The Industrial Court of Queensland has rejected the appellant’s application to waive the six-month time limit.
The appellant was exposed to asbestos dust and fibre whilst employed by James Hardie in Brisbane. The appellant developed asbestosis and asbestos-related pleural disease.
The appellant initially claimed compensation through the Dust Diseases Board of New South Wales. His claim was rejected. The Board wrote to the appellant and provided the following reasons for its decision:
“…it would appear from your employment history that your asbestosis exposure seems insufficient to enable attribution. Therefore, it is the Authority’s opinion that this condition is not related to your dust exposure.”

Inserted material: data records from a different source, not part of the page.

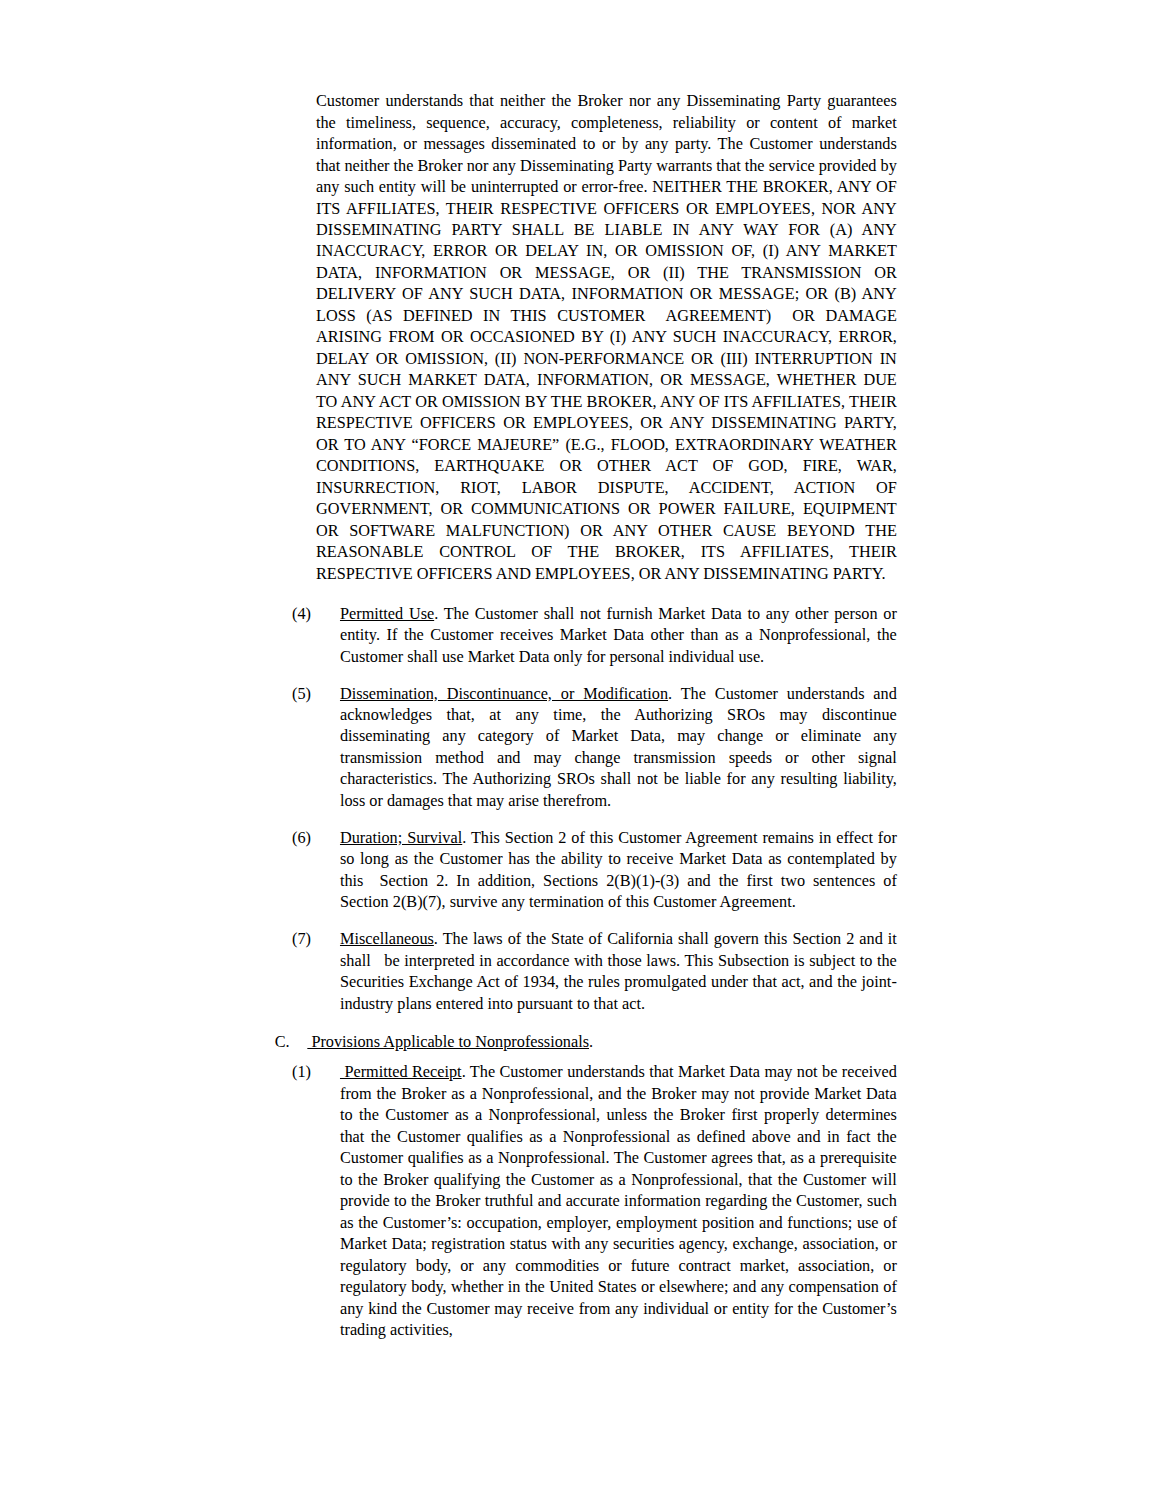Customer understands that neither the Broker nor any Disseminating Party guarantees the timeliness, sequence, accuracy, completeness, reliability or content of market information, or messages disseminated to or by any party. The Customer understands that neither the Broker nor any Disseminating Party warrants that the service provided by any such entity will be uninterrupted or error-free. NEITHER THE BROKER, ANY OF ITS AFFILIATES, THEIR RESPECTIVE OFFICERS OR EMPLOYEES, NOR ANY DISSEMINATING PARTY SHALL BE LIABLE IN ANY WAY FOR (A) ANY INACCURACY, ERROR OR DELAY IN, OR OMISSION OF, (I) ANY MARKET DATA, INFORMATION OR MESSAGE, OR (II) THE TRANSMISSION OR DELIVERY OF ANY SUCH DATA, INFORMATION OR MESSAGE; OR (B) ANY LOSS (AS DEFINED IN THIS CUSTOMER AGREEMENT) OR DAMAGE ARISING FROM OR OCCASIONED BY (I) ANY SUCH INACCURACY, ERROR, DELAY OR OMISSION, (II) NON-PERFORMANCE OR (III) INTERRUPTION IN ANY SUCH MARKET DATA, INFORMATION, OR MESSAGE, WHETHER DUE TO ANY ACT OR OMISSION BY THE BROKER, ANY OF ITS AFFILIATES, THEIR RESPECTIVE OFFICERS OR EMPLOYEES, OR ANY DISSEMINATING PARTY, OR TO ANY “FORCE MAJEURE” (E.G., FLOOD, EXTRAORDINARY WEATHER CONDITIONS, EARTHQUAKE OR OTHER ACT OF GOD, FIRE, WAR, INSURRECTION, RIOT, LABOR DISPUTE, ACCIDENT, ACTION OF GOVERNMENT, OR COMMUNICATIONS OR POWER FAILURE, EQUIPMENT OR SOFTWARE MALFUNCTION) OR ANY OTHER CAUSE BEYOND THE REASONABLE CONTROL OF THE BROKER, ITS AFFILIATES, THEIR RESPECTIVE OFFICERS AND EMPLOYEES, OR ANY DISSEMINATING PARTY.
(4)
Permitted Use. The Customer shall not furnish Market Data to any other person or entity. If the Customer receives Market Data other than as a Nonprofessional, the Customer shall use Market Data only for personal individual use.
(5)
Dissemination, Discontinuance, or Modification. The Customer understands and acknowledges that, at any time, the Authorizing SROs may discontinue disseminating any category of Market Data, may change or eliminate any transmission method and may change transmission speeds or other signal characteristics. The Authorizing SROs shall not be liable for any resulting liability, loss or damages that may arise therefrom.
(6)
Duration; Survival. This Section 2 of this Customer Agreement remains in effect for so long as the Customer has the ability to receive Market Data as contemplated by this Section 2. In addition, Sections 2(B)(1)-(3) and the first two sentences of Section 2(B)(7), survive any termination of this Customer Agreement.
(7)
Miscellaneous. The laws of the State of California shall govern this Section 2 and it shall be interpreted in accordance with those laws. This Subsection is subject to the Securities Exchange Act of 1934, the rules promulgated under that act, and the joint-industry plans entered into pursuant to that act.
C.
Provisions Applicable to Nonprofessionals.
(1)
Permitted Receipt. The Customer understands that Market Data may not be received from the Broker as a Nonprofessional, and the Broker may not provide Market Data to the Customer as a Nonprofessional, unless the Broker first properly determines that the Customer qualifies as a Nonprofessional as defined above and in fact the Customer qualifies as a Nonprofessional. The Customer agrees that, as a prerequisite to the Broker qualifying the Customer as a Nonprofessional, that the Customer will provide to the Broker truthful and accurate information regarding the Customer, such as the Customer’s: occupation, employer, employment position and functions; use of Market Data; registration status with any securities agency, exchange, association, or regulatory body, or any commodities or future contract market, association, or regulatory body, whether in the United States or elsewhere; and any compensation of any kind the Customer may receive from any individual or entity for the Customer’s trading activities,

The appellant’s knowledge about compensation was referred to in his statement in which he said:
“All I know of asbestos-related compensation payments I read and heard in the news when Bernie Banton was fighting to get compensation. I did not have any knowledge besides that. I did not really understand who he was fighting and how.”

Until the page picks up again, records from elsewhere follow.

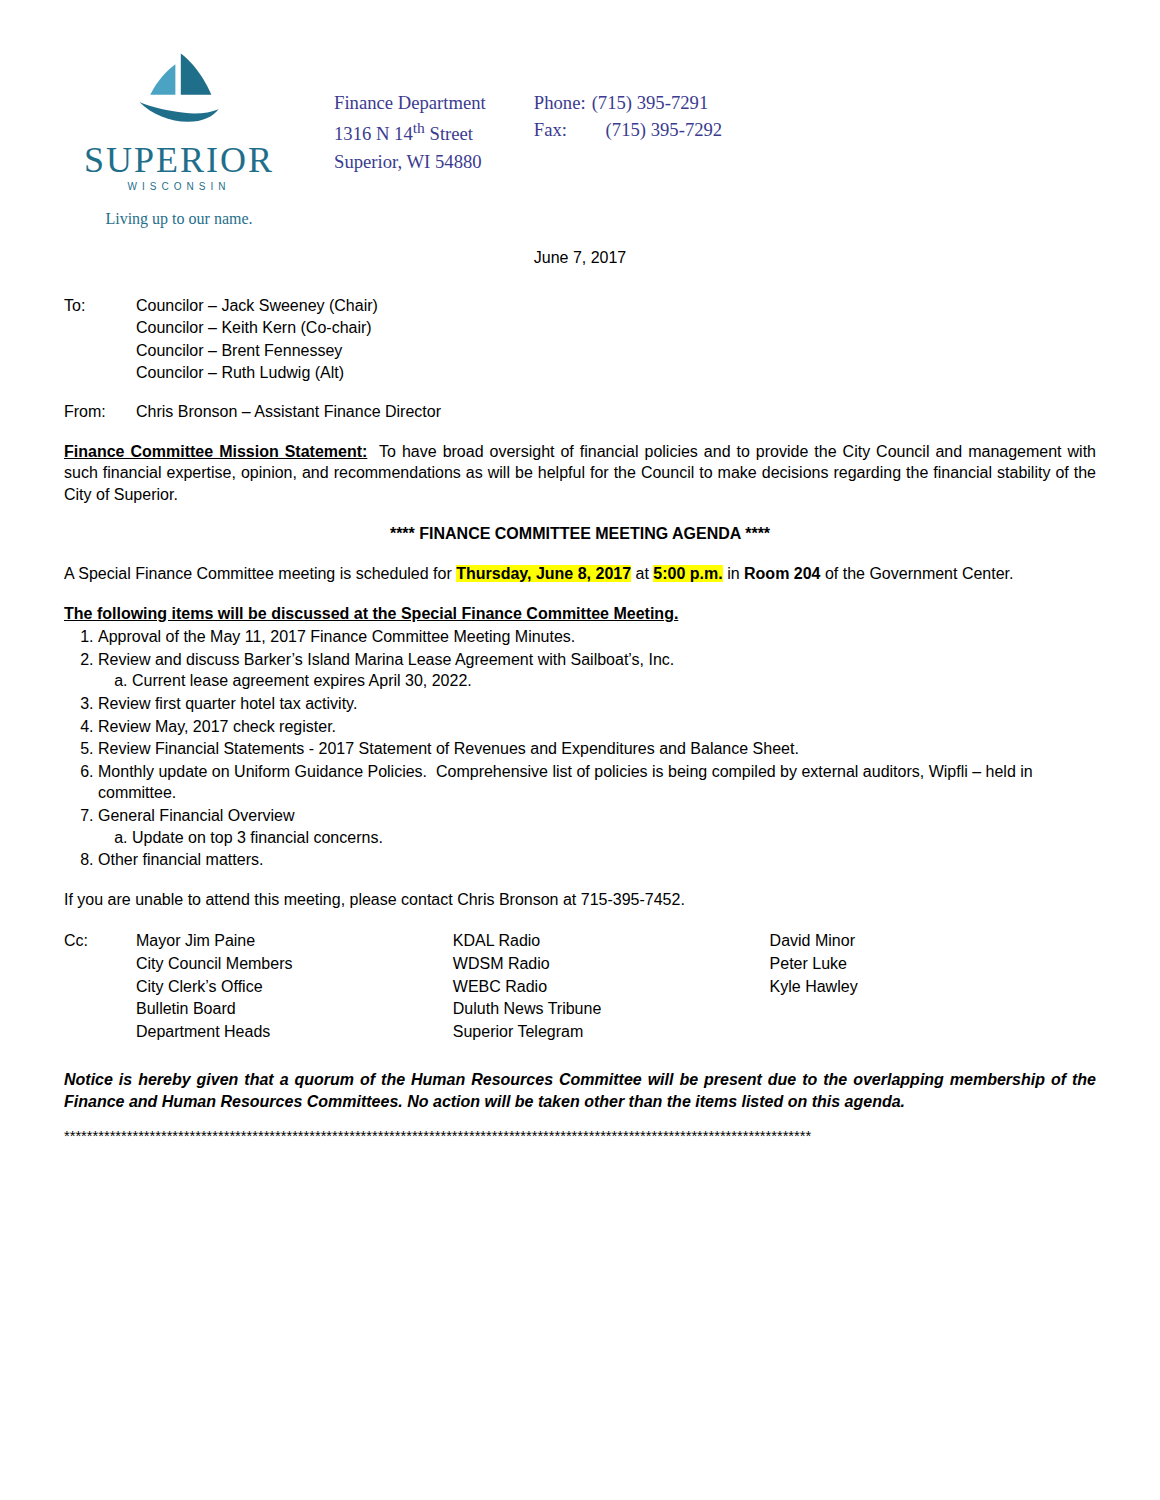SUPERIOR
WISCONSIN
Living up to our name.
| Finance Department | Phone: | (715) 395-7291 |
| 1316 N 14 th Street | Fax: | (715) 395-7292 |
| Superior, WI 54880 | | |
June 7, 2017
To:
Councilor – Jack Sweeney (Chair)
Councilor – Keith Kern (Co-chair)
Councilor – Brent Fennessey
Councilor – Ruth Ludwig (Alt)
From:
Chris Bronson – Assistant Finance Director
Finance Committee Mission Statement: To have broad oversight of financial policies and to provide the City Council and management with such financial expertise, opinion, and recommendations as will be helpful for the Council to make decisions regarding the financial stability of the City of Superior.
**** FINANCE COMMITTEE MEETING AGENDA ****
A Special Finance Committee meeting is scheduled for Thursday, June 8, 2017 at 5:00 p.m. in Room 204 of the Government Center.
The following items will be discussed at the Special Finance Committee Meeting.
Approval of the May 11, 2017 Finance Committee Meeting Minutes.
Review and discuss Barker’s Island Marina Lease Agreement with Sailboat’s, Inc.
Current lease agreement expires April 30, 2022.
Review first quarter hotel tax activity.
Review May, 2017 check register.
Review Financial Statements - 2017 Statement of Revenues and Expenditures and Balance Sheet.
Monthly update on Uniform Guidance Policies. Comprehensive list of policies is being compiled by external auditors, Wipfli – held in committee.
General Financial Overview
Update on top 3 financial concerns.
Other financial matters.
If you are unable to attend this meeting, please contact Chris Bronson at 715-395-7452.
Cc:
Mayor Jim Paine
City Council Members
City Clerk’s Office
Bulletin Board
Department Heads
KDAL Radio
WDSM Radio
WEBC Radio
Duluth News Tribune
Superior Telegram
David Minor
Peter Luke
Kyle Hawley
Notice is hereby given that a quorum of the Human Resources Committee will be present due to the overlapping membership of the Finance and Human Resources Committees. No action will be taken other than the items listed on this agenda.
***********************************************************************************************************************************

The appellant was then informed by his wife (who was informed by another person) sometime later that he may have entitlements with WorkCover Queensland. A claim was lodged and rejected as it was outside 6 months from diagnosis.
The Workers’ Compensation Regulator rejected the claim on the same basis.
The Queensland Industrial Commission rejected his claim on the same basis.
Unfortunately, the court found that the appellant did not provide a reasonable excuse for delay and the appeal was dismissed.
This case illustrates the difficulties claimants face in applying for the six month time limit to be waived on the basis of reasonable cause for delay pursuant to section 131(5) of the Workers’ Compensation & Rehabilitation Act 2003 (Qld) even in circumstances where a mistake was made in lodging a claim in the wrong jurisdiction.